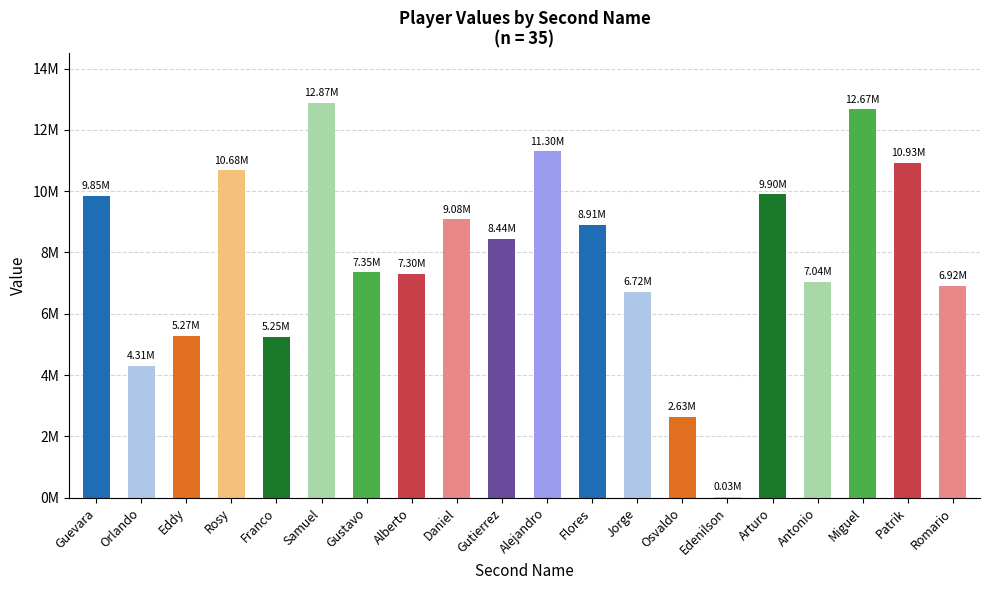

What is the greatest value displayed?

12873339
* * *
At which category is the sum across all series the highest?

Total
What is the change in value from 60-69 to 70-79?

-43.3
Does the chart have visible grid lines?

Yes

## WORK TASK
Count the lines in the records that contain the string "What", treating case as significant, and give only the number.

## RESPONSE TO THE TASK
2